> [Task prompt]: Please give the entries again in full and exactly, without any picture.

Pose landmark coordinates
=== Section Start ===

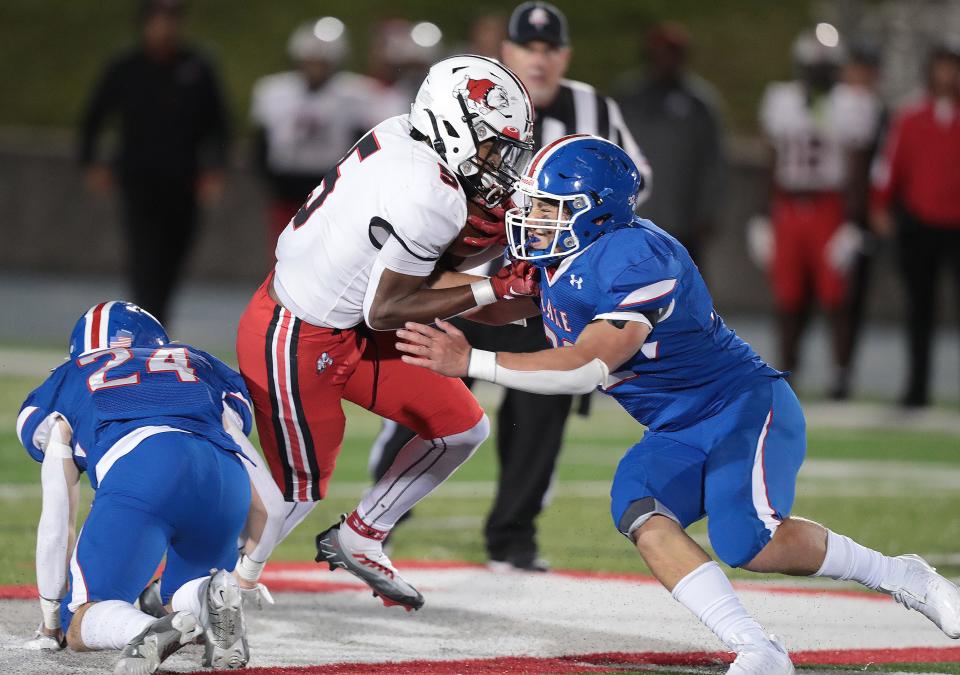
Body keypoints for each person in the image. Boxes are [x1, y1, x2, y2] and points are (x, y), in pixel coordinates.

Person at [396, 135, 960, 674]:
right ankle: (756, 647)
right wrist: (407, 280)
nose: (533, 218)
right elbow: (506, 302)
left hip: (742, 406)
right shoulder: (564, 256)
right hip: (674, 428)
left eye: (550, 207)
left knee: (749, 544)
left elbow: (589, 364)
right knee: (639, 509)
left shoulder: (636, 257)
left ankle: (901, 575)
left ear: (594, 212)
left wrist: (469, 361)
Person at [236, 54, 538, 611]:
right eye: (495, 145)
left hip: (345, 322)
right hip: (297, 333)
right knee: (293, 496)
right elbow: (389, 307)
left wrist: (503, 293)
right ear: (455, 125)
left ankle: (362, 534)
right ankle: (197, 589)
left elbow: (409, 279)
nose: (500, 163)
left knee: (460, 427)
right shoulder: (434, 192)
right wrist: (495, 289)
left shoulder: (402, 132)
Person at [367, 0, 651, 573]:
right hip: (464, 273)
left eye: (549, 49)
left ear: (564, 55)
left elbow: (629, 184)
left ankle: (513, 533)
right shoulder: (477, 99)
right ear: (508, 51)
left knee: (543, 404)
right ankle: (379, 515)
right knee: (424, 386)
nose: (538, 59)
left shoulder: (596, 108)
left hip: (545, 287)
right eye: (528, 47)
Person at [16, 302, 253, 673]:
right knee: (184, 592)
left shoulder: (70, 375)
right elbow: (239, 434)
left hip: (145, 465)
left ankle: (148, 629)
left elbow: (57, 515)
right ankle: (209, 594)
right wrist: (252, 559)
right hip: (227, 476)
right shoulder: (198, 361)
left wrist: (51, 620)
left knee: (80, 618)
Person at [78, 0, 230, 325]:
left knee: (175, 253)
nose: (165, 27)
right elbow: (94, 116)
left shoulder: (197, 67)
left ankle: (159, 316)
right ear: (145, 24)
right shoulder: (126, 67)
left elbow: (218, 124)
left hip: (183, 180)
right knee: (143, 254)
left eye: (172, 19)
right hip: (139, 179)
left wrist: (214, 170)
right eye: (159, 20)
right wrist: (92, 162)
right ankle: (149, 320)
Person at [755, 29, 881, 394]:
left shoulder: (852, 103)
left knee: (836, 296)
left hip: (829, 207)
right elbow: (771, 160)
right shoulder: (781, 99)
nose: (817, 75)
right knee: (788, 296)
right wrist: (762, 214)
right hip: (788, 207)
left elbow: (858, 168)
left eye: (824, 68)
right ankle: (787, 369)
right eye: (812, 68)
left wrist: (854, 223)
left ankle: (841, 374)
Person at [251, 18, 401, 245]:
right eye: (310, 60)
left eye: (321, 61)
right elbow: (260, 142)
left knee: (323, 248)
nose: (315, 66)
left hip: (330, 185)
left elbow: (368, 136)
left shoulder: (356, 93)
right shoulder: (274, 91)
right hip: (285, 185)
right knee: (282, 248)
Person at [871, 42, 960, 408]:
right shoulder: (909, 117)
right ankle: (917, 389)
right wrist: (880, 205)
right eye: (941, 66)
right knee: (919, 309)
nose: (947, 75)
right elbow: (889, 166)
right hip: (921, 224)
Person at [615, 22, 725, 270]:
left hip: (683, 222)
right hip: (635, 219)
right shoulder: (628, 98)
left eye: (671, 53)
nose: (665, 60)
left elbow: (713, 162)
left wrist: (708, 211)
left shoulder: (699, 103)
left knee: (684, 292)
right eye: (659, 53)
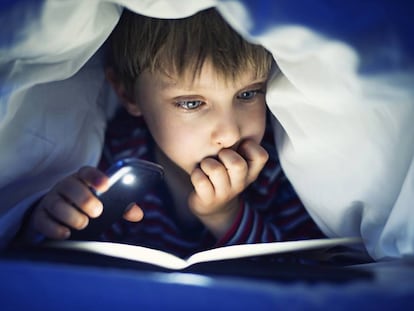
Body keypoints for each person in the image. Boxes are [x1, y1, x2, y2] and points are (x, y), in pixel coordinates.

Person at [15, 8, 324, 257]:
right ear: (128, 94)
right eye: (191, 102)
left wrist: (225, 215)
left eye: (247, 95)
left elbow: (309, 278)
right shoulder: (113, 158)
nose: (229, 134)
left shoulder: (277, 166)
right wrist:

=== Section End ===

> [Problem solution]:
Body keypoints for each person in the image. Boxes are [x1, y1, x2, y2] and points are (x, y), in pixel coordinates.

Person at [396, 135, 960, 674]:
right ankle: (756, 647)
right wrist: (407, 280)
nose: (533, 218)
right elbow: (506, 302)
left hip: (742, 406)
right shoulder: (564, 256)
right hip: (674, 428)
left eye: (550, 207)
left knee: (749, 544)
left elbow: (589, 364)
right knee: (639, 509)
left shoulder: (636, 257)
left ankle: (901, 575)
left ear: (594, 212)
left wrist: (469, 361)
Person at [236, 54, 538, 611]:
right eye: (495, 145)
left hip: (345, 322)
right hip: (297, 333)
right knee: (293, 496)
right elbow: (389, 307)
left wrist: (503, 293)
right ear: (455, 125)
left ankle: (362, 534)
right ankle: (197, 589)
left elbow: (409, 279)
nose: (500, 163)
left knee: (460, 427)
right shoulder: (434, 192)
right wrist: (495, 289)
left shoulder: (402, 132)
Person at [367, 0, 651, 573]:
right hip: (464, 273)
left eye: (549, 49)
left ear: (564, 55)
left elbow: (629, 184)
left ankle: (513, 533)
right shoulder: (477, 99)
right ear: (508, 51)
left knee: (543, 404)
right ankle: (379, 515)
right knee: (424, 386)
nose: (538, 59)
left shoulder: (596, 108)
left hip: (545, 287)
right eye: (528, 47)
Person at [16, 302, 253, 673]:
right knee: (184, 592)
left shoulder: (70, 375)
right elbow: (239, 434)
left hip: (145, 465)
left ankle: (148, 629)
left elbow: (57, 515)
right ankle: (209, 594)
right wrist: (252, 559)
right hip: (227, 476)
right shoulder: (198, 361)
left wrist: (51, 620)
left knee: (80, 618)
Person at [78, 0, 230, 325]:
left knee: (175, 253)
nose: (165, 27)
right elbow: (94, 116)
left shoulder: (197, 67)
left ankle: (159, 316)
right ear: (145, 24)
right shoulder: (126, 67)
left elbow: (218, 124)
left hip: (183, 180)
right knee: (143, 254)
left eye: (172, 19)
right hip: (139, 179)
left wrist: (214, 170)
right eye: (159, 20)
right wrist: (92, 162)
right ankle: (149, 320)
Person at [755, 29, 881, 394]:
left shoulder: (852, 103)
left knee: (836, 296)
left hip: (829, 207)
right elbow: (771, 160)
right shoulder: (781, 99)
nose: (817, 75)
right knee: (788, 296)
right wrist: (762, 214)
right hip: (788, 207)
left elbow: (858, 168)
left eye: (824, 68)
right ankle: (787, 369)
right eye: (812, 68)
left wrist: (854, 223)
left ankle: (841, 374)
Person at [251, 18, 401, 245]:
right eye: (310, 60)
left eye: (321, 61)
right elbow: (260, 142)
left knee: (323, 248)
nose: (315, 66)
left hip: (330, 185)
left elbow: (368, 136)
left shoulder: (356, 93)
right shoulder: (274, 91)
right hip: (285, 185)
right knee: (282, 248)
Person at [871, 42, 960, 408]:
right shoulder: (909, 117)
right ankle: (917, 389)
right wrist: (880, 205)
right eye: (941, 66)
right knee: (919, 309)
nose: (947, 75)
right elbow: (889, 166)
right hip: (921, 224)
Person at [615, 22, 725, 270]:
left hip: (683, 222)
right hip: (635, 219)
right shoulder: (628, 98)
left eye: (671, 53)
nose: (665, 60)
left elbow: (713, 162)
left wrist: (708, 211)
left shoulder: (699, 103)
left knee: (684, 292)
right eye: (659, 53)
Body keypoints for each person in the image. Boxes are [x1, y1, x2, y2] and points are (x, y), in pixel coordinates.

Person at [15, 8, 324, 257]:
right ear: (128, 94)
right eye: (191, 102)
left wrist: (225, 215)
left eye: (247, 95)
left elbow: (309, 278)
right shoulder: (113, 158)
nose: (229, 134)
left shoulder: (277, 166)
right wrist:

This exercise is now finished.